Currency pairs and their popularity
The idea of different spreads for different currency pairs leads us to the next concept: major and minor pairs. What is the difference? The answer is their popularity with traders around the globe. The bigger the currency’s volume of trades, the higher the position in ratings (and the lower the spread). The pairs that make up around 90% of all trades are called major pairs, and those that are traded rarely are called minor pairs. Each kind of pairs is useful for achieving specific trading goals, like gaining short-term or long-term profits.
As you can guess, among major trading pairs, most pairs are linked to US dollars. You can find options of trading euro to US dollar (EUR/USD), US dollar to Swiss franc (USD/CHF), British pound to US dollar (GBP/USD), Australian to US dollar (AUD/USD), US to Canadian dollar (USD/CAD), US dollar to the yen (USD/JPY). Two other major pairs include the yen as a quote currency, that is, euro to yen, and the British pound to yen pairs.
Less popular or minor pairs include New Zealand dollar to yen, euro to the Australian dollar, British pound to the Canadian dollar, and some more.
There are also exotic currency pairs that are underrepresented because of low interest, but trading in them can pose interest for experienced traders.
Direct quotes vs. indirect quotes
A direct quote is the price index that is expressed in the main currency of your account. If your account is using the dollar as the main currency, the quotes that will include dollars will be direct quotes for you. If the quote relies on other currencies, this quote will be an indirect one, because first, you have to convert your dollars into the quote currency of the pair and then buy the base currency. It sounds a bit complex, but once you do it, it becomes clear and simple.
The idea of a currency pair and accompanying concepts is central for forex trading.
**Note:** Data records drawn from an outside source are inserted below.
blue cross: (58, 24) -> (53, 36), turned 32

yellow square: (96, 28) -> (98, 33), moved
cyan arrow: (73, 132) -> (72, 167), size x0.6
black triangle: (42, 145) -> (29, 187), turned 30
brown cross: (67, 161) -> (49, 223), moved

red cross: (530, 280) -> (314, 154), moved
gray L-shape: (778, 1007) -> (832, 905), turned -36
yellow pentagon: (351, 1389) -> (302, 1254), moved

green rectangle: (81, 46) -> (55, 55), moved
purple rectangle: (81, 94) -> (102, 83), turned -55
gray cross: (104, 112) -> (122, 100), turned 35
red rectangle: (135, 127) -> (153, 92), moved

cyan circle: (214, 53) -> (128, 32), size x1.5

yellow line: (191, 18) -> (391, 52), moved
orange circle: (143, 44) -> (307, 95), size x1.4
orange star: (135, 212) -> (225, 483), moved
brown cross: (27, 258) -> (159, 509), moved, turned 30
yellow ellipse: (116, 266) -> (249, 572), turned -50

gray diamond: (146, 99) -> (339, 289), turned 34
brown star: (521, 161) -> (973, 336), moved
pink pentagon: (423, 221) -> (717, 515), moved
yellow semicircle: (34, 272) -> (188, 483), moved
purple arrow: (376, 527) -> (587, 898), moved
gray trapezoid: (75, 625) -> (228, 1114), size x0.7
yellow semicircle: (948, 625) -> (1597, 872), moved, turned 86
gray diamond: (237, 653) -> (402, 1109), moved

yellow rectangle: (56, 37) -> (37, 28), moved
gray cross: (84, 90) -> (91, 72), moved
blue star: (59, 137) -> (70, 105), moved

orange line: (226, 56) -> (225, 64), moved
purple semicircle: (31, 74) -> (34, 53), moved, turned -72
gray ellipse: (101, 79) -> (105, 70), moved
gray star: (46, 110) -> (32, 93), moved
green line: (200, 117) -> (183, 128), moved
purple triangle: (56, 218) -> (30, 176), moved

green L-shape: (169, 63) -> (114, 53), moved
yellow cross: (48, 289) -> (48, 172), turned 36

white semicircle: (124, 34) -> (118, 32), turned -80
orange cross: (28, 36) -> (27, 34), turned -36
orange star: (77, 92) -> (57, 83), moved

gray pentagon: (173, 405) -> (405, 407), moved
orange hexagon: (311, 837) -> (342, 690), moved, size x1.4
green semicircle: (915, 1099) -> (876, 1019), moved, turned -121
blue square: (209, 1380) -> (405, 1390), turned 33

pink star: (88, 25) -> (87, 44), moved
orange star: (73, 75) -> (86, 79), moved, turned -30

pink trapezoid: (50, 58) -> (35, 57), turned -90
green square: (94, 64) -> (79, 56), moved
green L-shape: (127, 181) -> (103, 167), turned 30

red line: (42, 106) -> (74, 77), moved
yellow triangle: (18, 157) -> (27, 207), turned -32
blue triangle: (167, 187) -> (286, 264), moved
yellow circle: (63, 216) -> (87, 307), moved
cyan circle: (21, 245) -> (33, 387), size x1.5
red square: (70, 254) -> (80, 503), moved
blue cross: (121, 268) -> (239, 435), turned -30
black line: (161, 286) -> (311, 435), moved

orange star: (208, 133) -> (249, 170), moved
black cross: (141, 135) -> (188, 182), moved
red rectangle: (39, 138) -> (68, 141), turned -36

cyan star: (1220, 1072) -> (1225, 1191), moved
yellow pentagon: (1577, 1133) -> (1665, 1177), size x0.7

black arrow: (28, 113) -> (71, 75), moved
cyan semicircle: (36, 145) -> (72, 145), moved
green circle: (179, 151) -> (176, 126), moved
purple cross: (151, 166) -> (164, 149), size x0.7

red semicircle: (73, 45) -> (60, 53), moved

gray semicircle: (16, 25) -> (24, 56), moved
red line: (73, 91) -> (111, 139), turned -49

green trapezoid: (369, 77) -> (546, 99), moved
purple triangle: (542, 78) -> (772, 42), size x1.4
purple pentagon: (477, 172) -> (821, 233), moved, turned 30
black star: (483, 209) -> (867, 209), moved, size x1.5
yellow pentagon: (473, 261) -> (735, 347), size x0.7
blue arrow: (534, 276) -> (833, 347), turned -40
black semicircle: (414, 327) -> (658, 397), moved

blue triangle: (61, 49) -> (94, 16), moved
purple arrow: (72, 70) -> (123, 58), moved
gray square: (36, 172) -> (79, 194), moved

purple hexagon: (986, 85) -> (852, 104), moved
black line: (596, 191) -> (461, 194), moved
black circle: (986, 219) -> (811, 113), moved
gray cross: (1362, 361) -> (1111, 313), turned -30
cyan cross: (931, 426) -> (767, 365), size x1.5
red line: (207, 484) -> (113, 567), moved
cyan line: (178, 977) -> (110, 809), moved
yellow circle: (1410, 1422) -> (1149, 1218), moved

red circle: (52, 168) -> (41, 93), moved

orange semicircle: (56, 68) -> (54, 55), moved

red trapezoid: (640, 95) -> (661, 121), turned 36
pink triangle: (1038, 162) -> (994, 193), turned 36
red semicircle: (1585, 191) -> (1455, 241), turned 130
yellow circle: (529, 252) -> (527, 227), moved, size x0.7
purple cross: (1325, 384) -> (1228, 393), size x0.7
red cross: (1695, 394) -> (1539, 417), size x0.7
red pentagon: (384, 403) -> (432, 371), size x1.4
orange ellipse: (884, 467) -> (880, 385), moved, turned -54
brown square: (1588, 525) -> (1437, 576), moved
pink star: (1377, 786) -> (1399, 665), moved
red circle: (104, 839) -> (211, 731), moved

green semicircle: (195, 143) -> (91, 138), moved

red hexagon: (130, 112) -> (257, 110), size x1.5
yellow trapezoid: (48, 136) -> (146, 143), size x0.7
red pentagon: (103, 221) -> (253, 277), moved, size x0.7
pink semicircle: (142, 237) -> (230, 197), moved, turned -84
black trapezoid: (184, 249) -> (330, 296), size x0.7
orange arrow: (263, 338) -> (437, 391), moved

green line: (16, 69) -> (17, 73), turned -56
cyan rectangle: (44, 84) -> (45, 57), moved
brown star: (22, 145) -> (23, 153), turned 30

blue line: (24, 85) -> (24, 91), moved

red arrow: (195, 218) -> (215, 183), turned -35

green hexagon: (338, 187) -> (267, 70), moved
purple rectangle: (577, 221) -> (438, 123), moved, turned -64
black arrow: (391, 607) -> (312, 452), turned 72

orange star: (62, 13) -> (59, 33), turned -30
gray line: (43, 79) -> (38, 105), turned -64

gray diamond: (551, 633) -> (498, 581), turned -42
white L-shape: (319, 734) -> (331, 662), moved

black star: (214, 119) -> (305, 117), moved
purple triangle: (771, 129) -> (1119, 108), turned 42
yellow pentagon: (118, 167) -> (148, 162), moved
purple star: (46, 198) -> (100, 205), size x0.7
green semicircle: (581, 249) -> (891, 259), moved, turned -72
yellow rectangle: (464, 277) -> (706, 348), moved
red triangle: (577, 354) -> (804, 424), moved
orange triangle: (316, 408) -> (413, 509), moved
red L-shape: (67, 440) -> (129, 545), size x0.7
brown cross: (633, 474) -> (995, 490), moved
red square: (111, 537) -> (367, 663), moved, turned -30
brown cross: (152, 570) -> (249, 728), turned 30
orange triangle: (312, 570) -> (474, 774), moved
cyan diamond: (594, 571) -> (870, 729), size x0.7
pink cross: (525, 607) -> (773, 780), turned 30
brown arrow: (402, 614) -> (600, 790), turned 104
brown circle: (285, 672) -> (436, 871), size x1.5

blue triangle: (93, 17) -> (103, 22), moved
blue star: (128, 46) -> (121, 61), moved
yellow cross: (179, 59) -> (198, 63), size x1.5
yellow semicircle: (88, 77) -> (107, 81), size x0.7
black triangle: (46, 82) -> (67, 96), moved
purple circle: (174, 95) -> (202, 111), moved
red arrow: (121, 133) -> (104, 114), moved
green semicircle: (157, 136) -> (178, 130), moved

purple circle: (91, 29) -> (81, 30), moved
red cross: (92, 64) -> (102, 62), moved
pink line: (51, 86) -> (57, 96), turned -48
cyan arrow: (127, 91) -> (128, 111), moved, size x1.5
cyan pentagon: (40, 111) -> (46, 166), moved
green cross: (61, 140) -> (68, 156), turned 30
So before you open a real account, study the theory in-depth and get some demo practice.
· in a pair, one currency is base (the one you buy) and another one is a quote (the one you pay in);
· the cost of a base currency in units of the quote currency is (you get it) a quote;
· there is an ask price (quote) and a bid price (quote);
· ask price minus bid price equals is a spread;
· there are major and minor pairs;
· there are direct and indirect quotes.
With this basic understanding, you can proceed to explore more complex ideas and trading strategies and become an experienced and profit-making trader.